Pero principalmente quiero desenmascarar aquí a ese independentismo que dicen que se manifiesta pacíficamente, pero mientras nadie le lleve la contraria u ose enarbolar una bandera de España en su presencia.

¿Cómo han actuado estos días los acompañantes de esos agresores que todos hemos visto golpear o intimidar a personas que, ellas si, pacíficamente, mostraban una bandera por su condición de españoles?

Si esta noche del 16 al 17 de octubre se han concentrado a manifestarse en Barcelona 22.000 personas en las proximidades de la Consellería de Interior y eran sabedores todos ellos de lo que a continuación ocurriría, ¿por qué no se han quedado a hacer de pantalla pacificadora entre el cordón policial establecido y las barricadas que han montado unos pocos cientos o algunos miles de radicales?

¿Por qué esas columnas de manifestantes convergentes hacia Barcelona no pierden ocasión de cortar carreteras, impedir accesos e insultar a todo lo que huela a español en algunos casos capitaneados por el propio presidente de Cataluña?
¿Van esas “masas pacíficas” a permitir que el próximo viernes en la anunciada huelga general todo el mundo ejerza su derecho a participar, o no, en esa huelga? “Vaga” para ellos: no podía tener mejor nombre para su significado en castellano.

Como digo en el título, esta es la revolución de las sonrisas… de hiena: mucho engaño, traición y odio detrás de la mismas.

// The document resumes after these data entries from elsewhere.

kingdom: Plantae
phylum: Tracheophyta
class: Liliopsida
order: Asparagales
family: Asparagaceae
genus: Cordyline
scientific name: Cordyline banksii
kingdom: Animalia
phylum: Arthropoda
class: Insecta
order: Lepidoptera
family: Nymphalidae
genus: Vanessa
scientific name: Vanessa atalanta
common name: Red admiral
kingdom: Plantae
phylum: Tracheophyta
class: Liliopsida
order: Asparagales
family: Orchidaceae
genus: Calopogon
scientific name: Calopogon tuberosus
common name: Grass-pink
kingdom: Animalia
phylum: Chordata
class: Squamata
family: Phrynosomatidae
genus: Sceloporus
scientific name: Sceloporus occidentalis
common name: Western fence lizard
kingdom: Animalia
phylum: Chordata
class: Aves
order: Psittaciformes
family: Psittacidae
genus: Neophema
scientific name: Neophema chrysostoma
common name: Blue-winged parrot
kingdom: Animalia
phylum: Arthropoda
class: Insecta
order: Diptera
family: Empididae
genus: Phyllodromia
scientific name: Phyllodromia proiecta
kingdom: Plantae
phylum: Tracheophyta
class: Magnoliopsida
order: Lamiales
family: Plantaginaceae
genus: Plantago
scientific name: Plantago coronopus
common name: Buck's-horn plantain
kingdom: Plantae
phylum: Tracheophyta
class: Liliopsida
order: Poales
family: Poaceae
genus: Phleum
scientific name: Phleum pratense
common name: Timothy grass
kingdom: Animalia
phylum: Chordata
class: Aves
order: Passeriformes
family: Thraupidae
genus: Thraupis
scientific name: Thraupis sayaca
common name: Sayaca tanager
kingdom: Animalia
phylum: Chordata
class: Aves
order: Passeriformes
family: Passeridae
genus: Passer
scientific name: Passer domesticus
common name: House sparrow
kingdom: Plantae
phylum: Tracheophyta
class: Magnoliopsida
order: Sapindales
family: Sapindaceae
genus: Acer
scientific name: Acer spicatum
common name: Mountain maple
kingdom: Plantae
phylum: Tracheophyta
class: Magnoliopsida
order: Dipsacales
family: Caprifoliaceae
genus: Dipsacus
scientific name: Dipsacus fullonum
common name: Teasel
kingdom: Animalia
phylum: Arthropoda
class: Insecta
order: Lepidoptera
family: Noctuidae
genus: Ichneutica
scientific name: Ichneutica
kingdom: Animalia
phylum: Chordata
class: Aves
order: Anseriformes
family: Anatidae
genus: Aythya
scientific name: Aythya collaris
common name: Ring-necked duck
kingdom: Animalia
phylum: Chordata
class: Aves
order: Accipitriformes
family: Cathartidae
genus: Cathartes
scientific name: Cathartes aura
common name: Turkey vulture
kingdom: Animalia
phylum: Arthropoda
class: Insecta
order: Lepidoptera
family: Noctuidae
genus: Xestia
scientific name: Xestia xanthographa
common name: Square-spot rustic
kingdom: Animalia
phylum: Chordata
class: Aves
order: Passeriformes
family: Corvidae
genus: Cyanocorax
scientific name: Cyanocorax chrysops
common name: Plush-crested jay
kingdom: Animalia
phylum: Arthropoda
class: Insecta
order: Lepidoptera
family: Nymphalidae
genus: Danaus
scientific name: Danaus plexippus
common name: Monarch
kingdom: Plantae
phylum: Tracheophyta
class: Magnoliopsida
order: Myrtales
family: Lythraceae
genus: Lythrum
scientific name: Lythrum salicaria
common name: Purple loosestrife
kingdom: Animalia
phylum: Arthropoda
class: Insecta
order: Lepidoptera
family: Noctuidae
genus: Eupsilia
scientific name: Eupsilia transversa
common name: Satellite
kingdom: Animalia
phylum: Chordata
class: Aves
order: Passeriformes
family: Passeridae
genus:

Para terminar, desde aquí mi apoyo a las fuerzas de orden público por la encomiable labor que están prestando en este conflicto con mención especial a los Mossos d´Escuadra que, ahora sí, independientemente de la opinión de sus superiores políticos y a las órdenes de un mando unificado, están cumpliendo con su misión de, al menos, intentar poner orden en los disturbios que se vienen ocasionando.

Y una pregunta-reflexión final: ¿Alguien está seguro de que entre los componentes de los grupos violentos no hay ningún hijo de algún mosso antidisturbios? Esa es la trágica y triste realidad de la actual Cataluña.